Material shown>
########################################

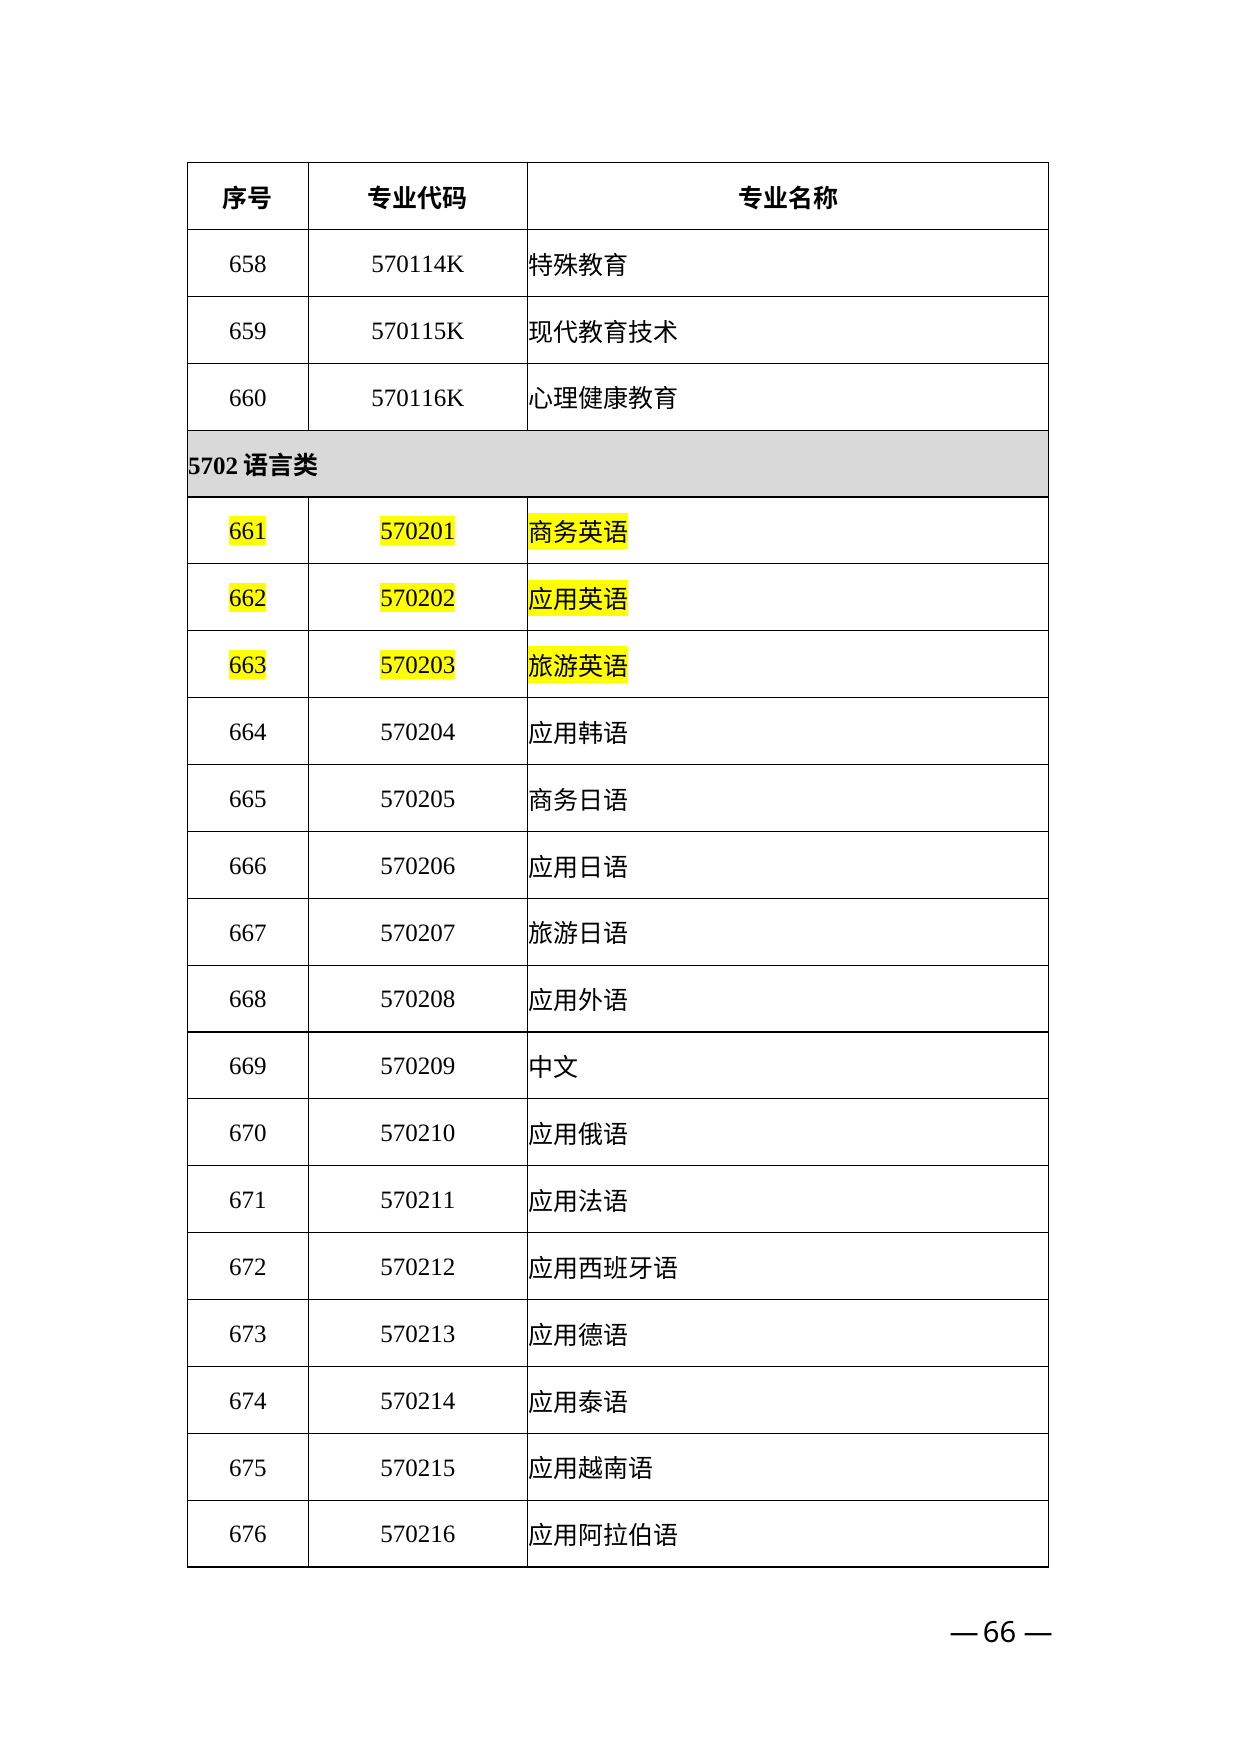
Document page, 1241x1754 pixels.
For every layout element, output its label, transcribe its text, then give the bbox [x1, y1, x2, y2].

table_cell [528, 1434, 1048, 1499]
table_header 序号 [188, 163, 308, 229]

########################################

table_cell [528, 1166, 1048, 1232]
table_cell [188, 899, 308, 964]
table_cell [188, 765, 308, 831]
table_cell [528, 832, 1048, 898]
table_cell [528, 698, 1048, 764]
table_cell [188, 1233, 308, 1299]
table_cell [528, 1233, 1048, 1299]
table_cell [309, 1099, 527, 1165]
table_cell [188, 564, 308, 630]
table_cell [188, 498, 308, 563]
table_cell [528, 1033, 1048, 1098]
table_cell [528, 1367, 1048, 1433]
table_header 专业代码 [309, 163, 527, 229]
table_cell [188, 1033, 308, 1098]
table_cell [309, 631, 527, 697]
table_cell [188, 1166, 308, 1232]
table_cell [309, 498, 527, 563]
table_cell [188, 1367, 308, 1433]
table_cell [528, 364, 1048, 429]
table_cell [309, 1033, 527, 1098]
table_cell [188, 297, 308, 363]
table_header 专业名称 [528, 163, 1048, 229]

########################################

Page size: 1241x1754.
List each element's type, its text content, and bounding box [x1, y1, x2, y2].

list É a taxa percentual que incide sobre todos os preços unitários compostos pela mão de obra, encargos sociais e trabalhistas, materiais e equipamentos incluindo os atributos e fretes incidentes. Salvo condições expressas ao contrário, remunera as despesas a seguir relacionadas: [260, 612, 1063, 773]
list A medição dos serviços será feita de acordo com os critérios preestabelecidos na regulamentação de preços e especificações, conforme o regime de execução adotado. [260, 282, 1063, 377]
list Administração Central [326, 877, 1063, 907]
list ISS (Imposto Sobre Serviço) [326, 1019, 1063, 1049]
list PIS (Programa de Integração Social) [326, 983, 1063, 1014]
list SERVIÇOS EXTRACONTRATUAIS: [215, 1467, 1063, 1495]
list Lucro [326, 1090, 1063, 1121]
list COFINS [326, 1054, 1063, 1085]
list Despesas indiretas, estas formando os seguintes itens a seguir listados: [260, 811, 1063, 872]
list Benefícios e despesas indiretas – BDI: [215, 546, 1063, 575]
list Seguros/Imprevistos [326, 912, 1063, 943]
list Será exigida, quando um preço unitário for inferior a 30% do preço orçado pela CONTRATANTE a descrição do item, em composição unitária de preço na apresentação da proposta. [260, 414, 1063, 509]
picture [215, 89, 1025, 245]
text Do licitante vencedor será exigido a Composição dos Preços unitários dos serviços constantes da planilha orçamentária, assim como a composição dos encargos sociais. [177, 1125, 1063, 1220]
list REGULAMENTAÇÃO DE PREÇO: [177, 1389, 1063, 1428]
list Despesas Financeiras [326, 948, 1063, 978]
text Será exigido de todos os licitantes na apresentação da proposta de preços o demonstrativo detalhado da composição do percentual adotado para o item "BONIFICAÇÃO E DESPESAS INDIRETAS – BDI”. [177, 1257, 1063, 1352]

########################################

Task details> Reproduce exactly the entries above, limited to the lines from the one with "table_cell [528, 1033, 1048, 1098]" through the one with "table_cell [528, 364, 1048, 429]", both included.

Answer section>
table_cell [528, 1033, 1048, 1098]
table_cell [528, 1367, 1048, 1433]
table_header 专业代码 [309, 163, 527, 229]
table_cell [188, 1033, 308, 1098]
table_cell [309, 631, 527, 697]
table_cell [188, 1166, 308, 1232]
table_cell [309, 498, 527, 563]
table_cell [188, 1367, 308, 1433]
table_cell [528, 364, 1048, 429]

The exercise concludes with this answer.